The first round of efforts by e-commerce standards bodies to harmonize XML-based technology with electronic data interchange (EDI) protocols is making the promised world of seamless business-to-business transactions look like a mirage.
Instead, users are likely to be presented with a hybrid approach in which data translation, document mapping and enterprise application integration tools are facts of life.
For example, a joint XML/EDI working group that’s developing a common set of core technology components is looking to use XML document wrappers from Open Applications Group Inc. in Marietta, Ga., and modified EDI documents as the standard data formats for online transactions. The group finished its member comment process last Friday and is preparing to release its first working document for public review.
Balancing Everyone’s Needs
Meanwhile, XML-centric document libraries like the Universal Business Language, backed by technology vendors SAP AG, Sun Microsystems Inc. and Commerce One Inc., continue to fight for acceptance. But for some users, the lack of a pure XML-based data format for e-commerce transactions isn’t a problem.
Klaus Haidacher, procurement operations director at Siemens Procurement and Logistics Services LLC, an Iselin, N.J.-based subsidiary of Siemens AG, said compromise e-commerce approaches will work best for many companies.
“You cannot expect suppliers to change all their formats,” Haidacher said. “They don’t make changes like that.”
Matt Cordner, director of strategic planning for operations at Bell Helicopter Textron Inc. in Fort Worth, Tex., said standard product codes set by the United Nations will likely have more of an impact on his company’s business-to-business activities than XML document standards.
“We want to build to standards where we can, but we tend to wait for them to mature before we make an investment,” he said. “So far, we don’t see anything out there.”
Indeed, vendors have flooded the market with different data formats for XML documents. One effort to help companies deal with the glut was announced last week by a group of users and vendors that’s trying to blend XML implementation protocols used in different vertical industries.
Ken Vollmer, an analyst at Giga Information Group Inc. in Cambridge, Mass., said the weak economy is also a factor in dampening enthusiasm for wholesale switches to XML-based IT initiatives.
But Robert Glushko, an engineering fellow at Pleasanton, Calif.-based Commerce One, claimed that plug-and-play e-commerce will get bogged down if it relies too much on the plumbing of earlier transaction models, such as EDI.
“It’s like going to the moon with a ladder,” Glushko said. “It’s really good for the first few feet because you don’t have to change anything, but you never really get past the roof.”

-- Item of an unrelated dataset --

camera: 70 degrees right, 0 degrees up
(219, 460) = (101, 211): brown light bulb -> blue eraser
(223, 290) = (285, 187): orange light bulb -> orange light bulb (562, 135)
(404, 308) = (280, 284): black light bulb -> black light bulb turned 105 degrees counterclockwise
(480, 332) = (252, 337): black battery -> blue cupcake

Users, Vendors Agree on XML Implementation Model
With so many versions of XML being promoted by different groups, it’s no surprise that a standardized method of implementing the would-be technical standard was proposed last week.
The Business Internet Consortium (BIC), a Portland, Ore.-based group of users and vendors, published a conceptual model that targets XML’s use in business-to-business applications. The model defines specific protocols and implementation methods that represent a convergence of XML approaches taken by BIC members in different industries.

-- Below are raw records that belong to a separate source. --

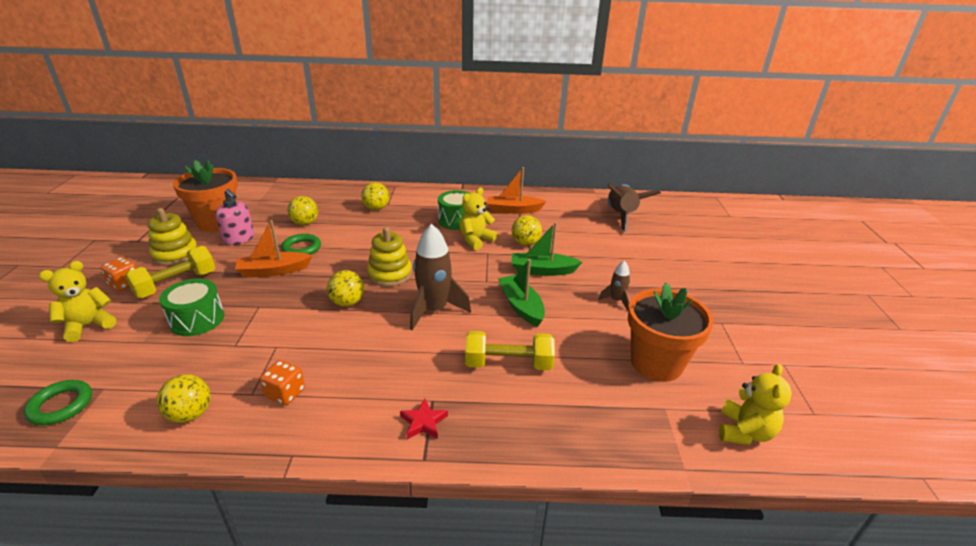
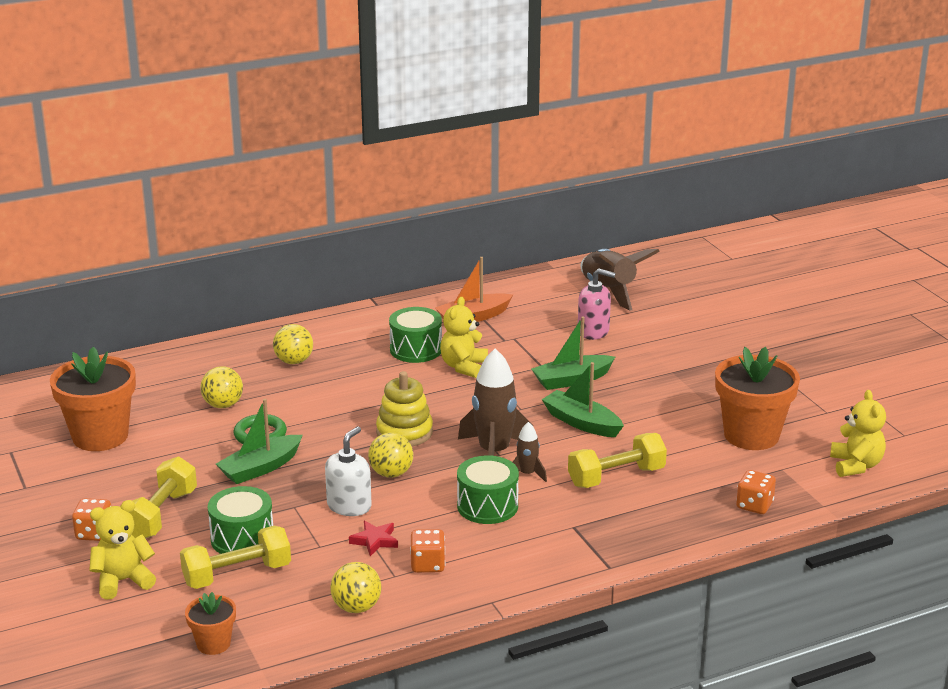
camera: 25 degrees left, 5 degrees down
(61, 405) = (213, 644): green ring -> orange flower pot
(89, 325) = (123, 581): yellow teddy bear -> yellow teddy bear turned 45 degrees clockwise
(156, 348) = (237, 574): none -> yellow dumbbell
(175, 254) = (106, 487): yellow stacking toy -> none
(239, 239) = (162, 447): pink soap dispenser -> pink soap dispenser (593, 331)
(273, 271) = (260, 468): orange boat -> green boat
(292, 319) = (349, 506): none -> white soap dispenser
(384, 354) = (487, 506): none -> green drum
(423, 422) = (583, 544): red star -> red star (375, 541)
(525, 243) = (525, 354): yellow ball -> none
(612, 441) = (754, 505): none -> orange dice
(616, 300) = (673, 389): brown rocket -> brown rocket (527, 474)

Group members include Ford Motor Co., The Gillette Co. and Reuters Group PLC, plus vendors Compaq Computer Corp., IBM, Intel Corp. and Microsoft Corp. Terry Spires, a marketing manager at Intel and chairman of the BIC, said more than 250 versions of XML are available, each with subtle differences in the way messages are handled within an application.
For example, Reuters is “intimately involved” with NewsML, a version of XML used to deliver financial and other news online, according to Scott Jeffreys, senior vice-president of technology alliances at the London-based news and information services company.
Jeffreys, who is chairman of the BIC’s customer advisory board, said the guidelines announced last week are meant to solve specific Internet-related problems that users face in day-to-day business operations, instead of defining a standard in an abstract sense.
The BIC’s model will be useful to Reuters because the company “not only consumes XML feeds from other companies, but we produce them,” he said. “We get to see both sides of the equation.”